Rise N’ Shine – This was the third single from Funke Funke Wisdom. At the beginning of the song Moe Dee informs the listener that KRS-One and Chuck D will be joining him on this one. You start to think he made a mistake with that comment, as he spits three verses (the first two sound like Chuck D may have written them) before KRS-One and Chuck D round off the final two verses. I’m not a huge fan of Moe Dee’s basic instrumental for this one or his rhymes for that matter, but Mr. Parker lives up to the song title and walks away the illuminated champion of this one.
Mo’ Better – Teddy Riley’s new jack swing meets jazz on this short instrumental interlude. The instrumental is cool, but it feels like a random idea put on the album to fill up space.
I Like It Nasty– KMD might be an intellectual, but he still likes a woman with a mind and who knows how to work her behind. Our host builds his instrumental around the same Mtume loop Kid Capri would use a year later for Grand Puba’s “Back It Up” record. The instrumentals sound almost identical, so it must be Puba’s flow and charisma that bring his song to life, because I didn’t care much for this song.

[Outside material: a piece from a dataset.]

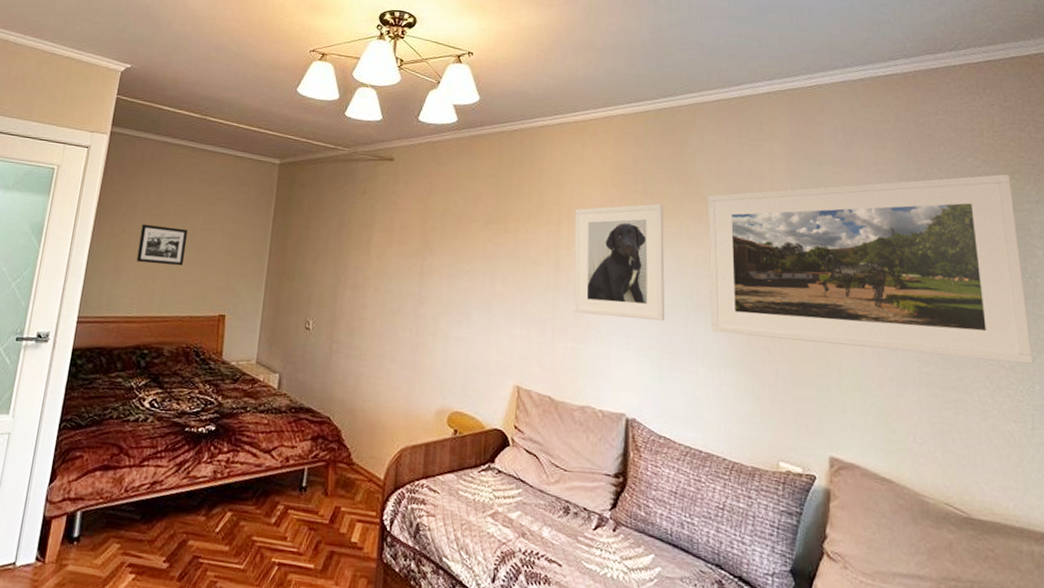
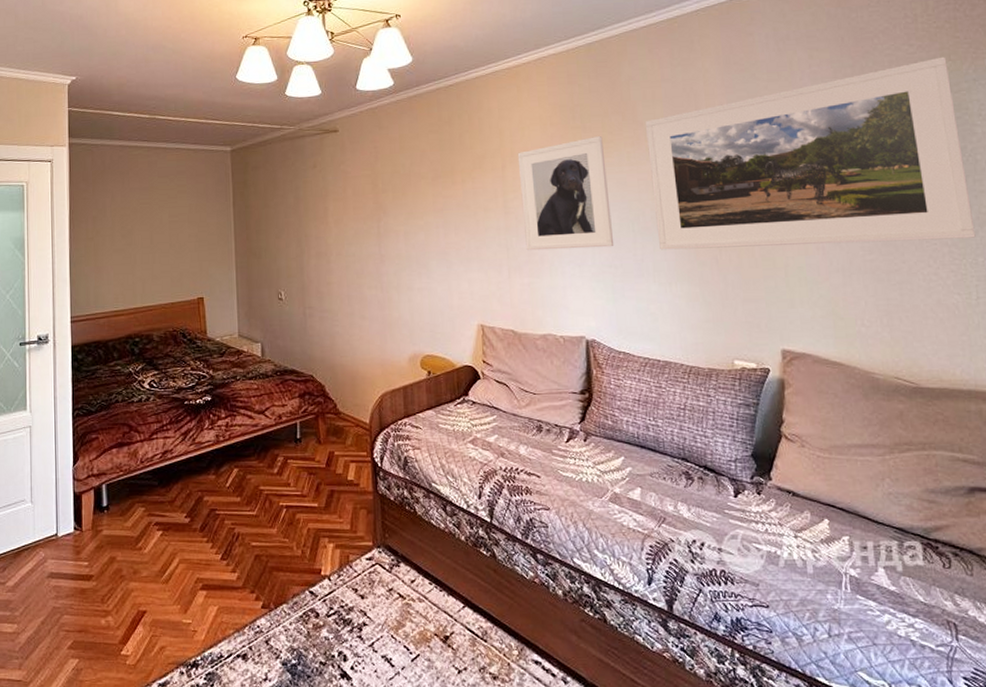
picture frame: present [136,223,188,266] -> none [113,224,158,261]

Death Blow – This was the second single released from Funke Funke Wisdom. LL and Moe Dee had been feuding on record since the late eighties. This is the last dis record of that feud. In my opinion, the instrumental on a dis record is almost as important as the lyrics, and while this instrumental isn’t terrible it’s definitely not strong enough to effectively fire verbal darts at your enemy over. Moe Dee manages to land a few decent blows (i.e. “my lyrical beat down will leave ya in coma, cause you can’t hang without a high school diploma” and “if mama said knock me out come do it, you can’t win and that *scratch* knew it” (the *scratch* covers up “bitch” or “hoe” which kind of takes away from the line’s potency, but it’s still hi-larious)), but overall this was not a strong enough response to overcome the damage LL inflicted on “To Da Break Of Dawn”.
Let’s Get Serious – Moe Dee brings back his monotone Rakim style flow for this one, and he completely demolishes the self-produced backdrop. Well done, Mr. Dewese.

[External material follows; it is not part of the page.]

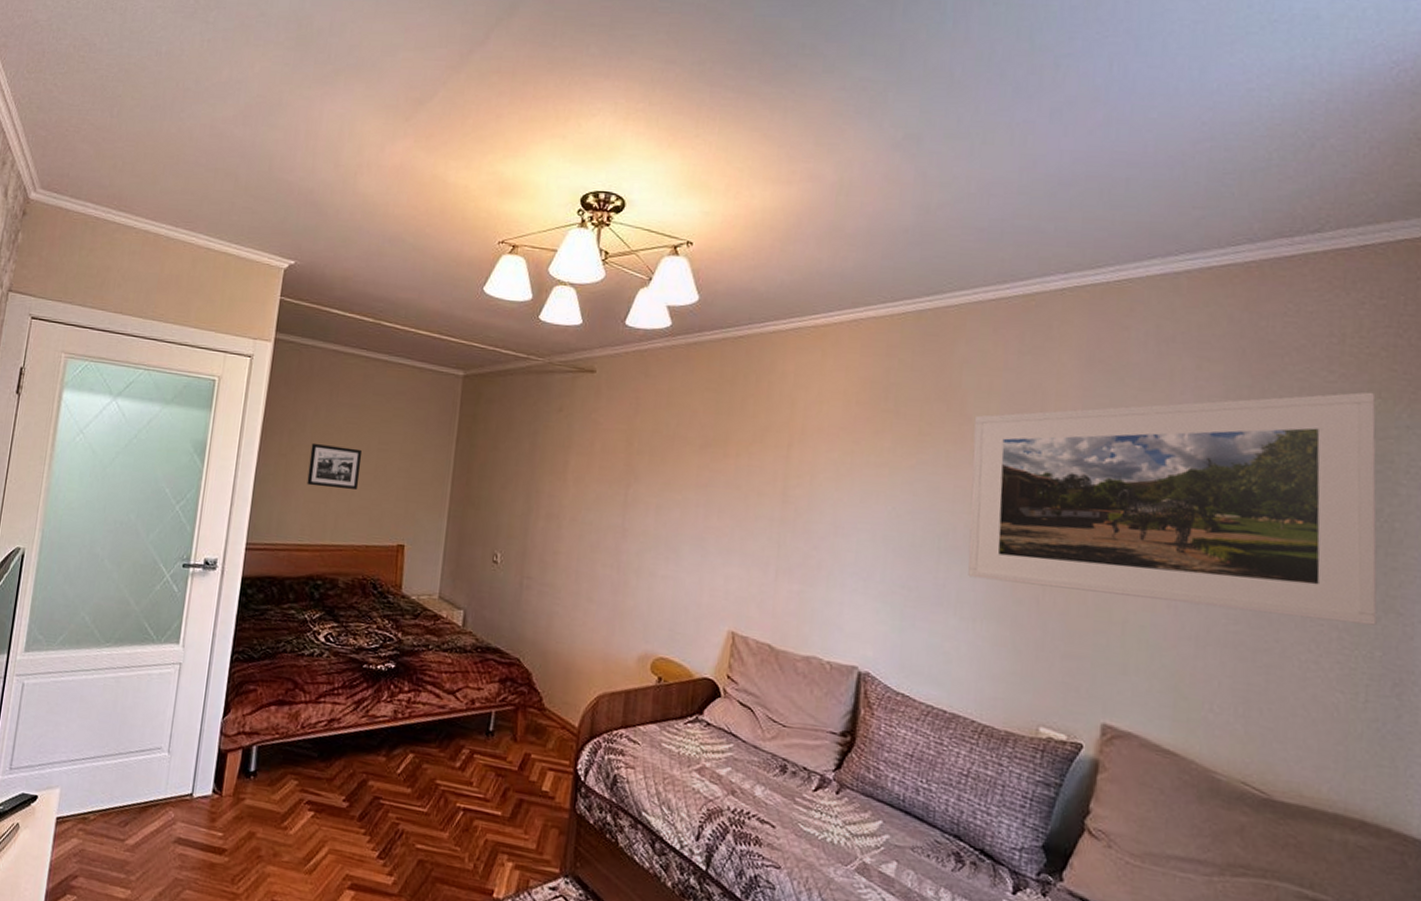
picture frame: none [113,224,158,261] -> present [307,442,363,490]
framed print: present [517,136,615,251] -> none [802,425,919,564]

Poetic Justice – The first few times I listened to this song I wasn’t feeling it, but now I appreciate it. The Moe Dee/Keith Spencer/Dale Hogan instrumental will win you over in time, and Moe Dee spits some pretty nice bars too: “awaken, achen, taken codeine, now you’re trying to OD, cause you don’t want none of Moe Dee, pain relievers, won’t relieve ya, suicide won’t do it either, even after I cremate you, I’m a reincarnate you, bring you back for another round, just to put you back in the ground”. Talk your shit Moe Dee!
Gangsta Boogie – Moe Dee uses this one to call out those obsessed with the gangsta lifestyle. The instrumental (which is credited to the trio of Moe Dee, Keith Spencer and Dale Hogan) sounds a lot like BBD’s “I Thought It Was Me”, only not as potent. Overall, this song was decent, I guess.
Times Up – The last song on Funke Funke Wisdom is an exercise in mediocrity. And with that, we’re done.
On Funke Funke Wisdom, an aging Moe Dee proves that he still has a few rounds left in his lyrical holster. But only a few. For every song that he spits bars, there’s a song that he spits trash. And on the production side, for every dope instrumental, there’s three garbage ones. Funke Funke Wisdom is not a terrible listen, but it is very uneven, especially coming from the self-proclaimed 5th greatest emcee of all-time.